— Input data —
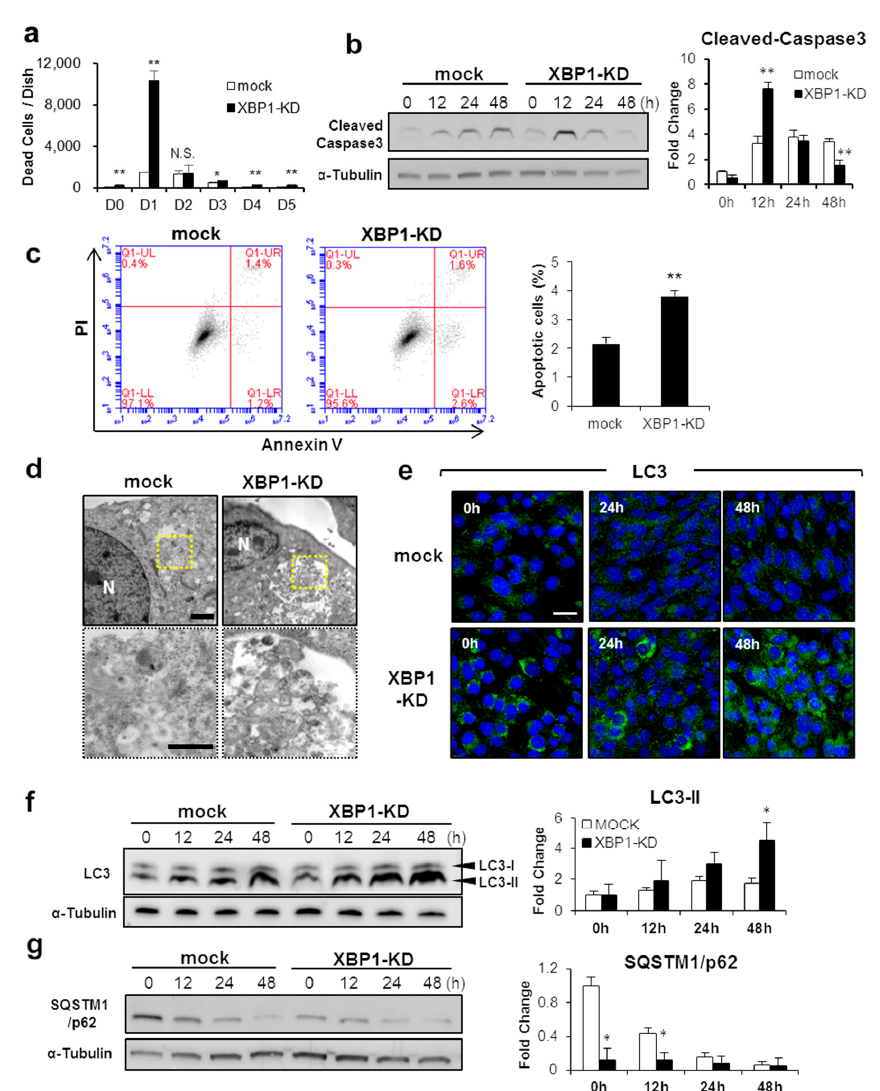
Figure4. XBP1protectsmyoblastsfromapoptosisandautophagyduringmyogenesis. ( a )Di ff Figure 4. XBP1 protects myoblasts from apoptosis and autophagy during myogenesis. ( a ) Differentiation was induced in XBP1-knockdown and mock cells. After culturing, the number of dead cells was counted at the indicated time. Results are means + SEM (three biological replicates).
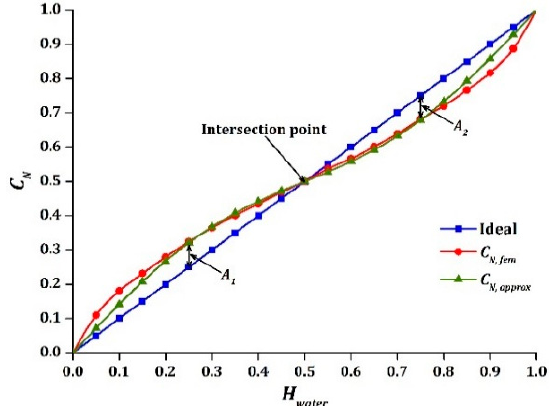
Figure 4. C N , fem and C N , approx versus H water . Figure 4. (cid:1829) (cid:3015),(cid:3033)(cid:3032)(cid:3040) and (cid:1829) (cid:3015),(cid:3028)(cid:3043)(cid:3043)(cid:3045)(cid:3042)(cid:3051) versus (cid:1834) (cid:3050)(cid:3028)(cid:3047)(cid:3032)(cid:3045) .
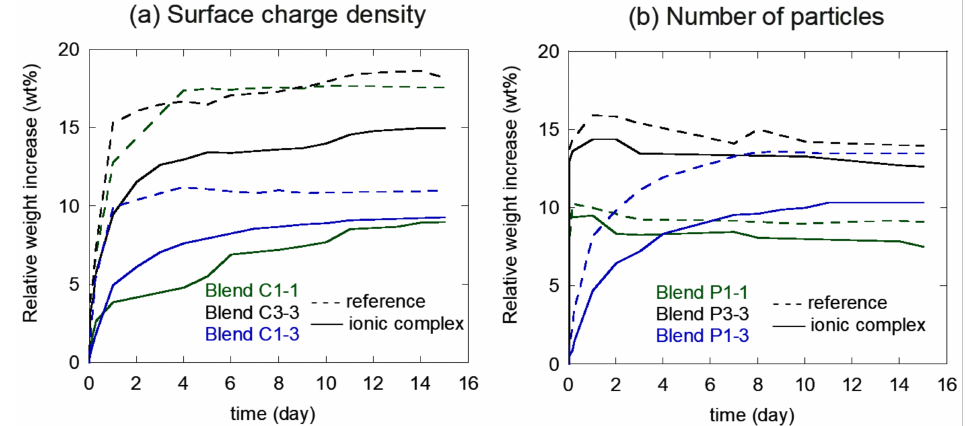
Figure 8. Evolution of water uptake by the blend films ( a ) based on equal surface charge density; and ( b ) based on equal number of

— Work request —
Leave out the pictures and copy the rest of the material above exactly.

— Exercise answer —
Figure4. XBP1protectsmyoblastsfromapoptosisandautophagyduringmyogenesis. ( a )Di ff Figure 4. XBP1 protects myoblasts from apoptosis and autophagy during myogenesis. ( a ) Differentiation was induced in XBP1-knockdown and mock cells. After culturing, the number of dead cells was counted at the indicated time. Results are means + SEM (three biological replicates).
Figure 4. C N , fem and C N , approx versus H water . Figure 4. (cid:1829) (cid:3015),(cid:3033)(cid:3032)(cid:3040) and (cid:1829) (cid:3015),(cid:3028)(cid:3043)(cid:3043)(cid:3045)(cid:3042)(cid:3051) versus (cid:1834) (cid:3050)(cid:3028)(cid:3047)(cid:3032)(cid:3045) .
Figure 8. Evolution of water uptake by the blend films ( a ) based on equal surface charge density; and ( b ) based on equal number of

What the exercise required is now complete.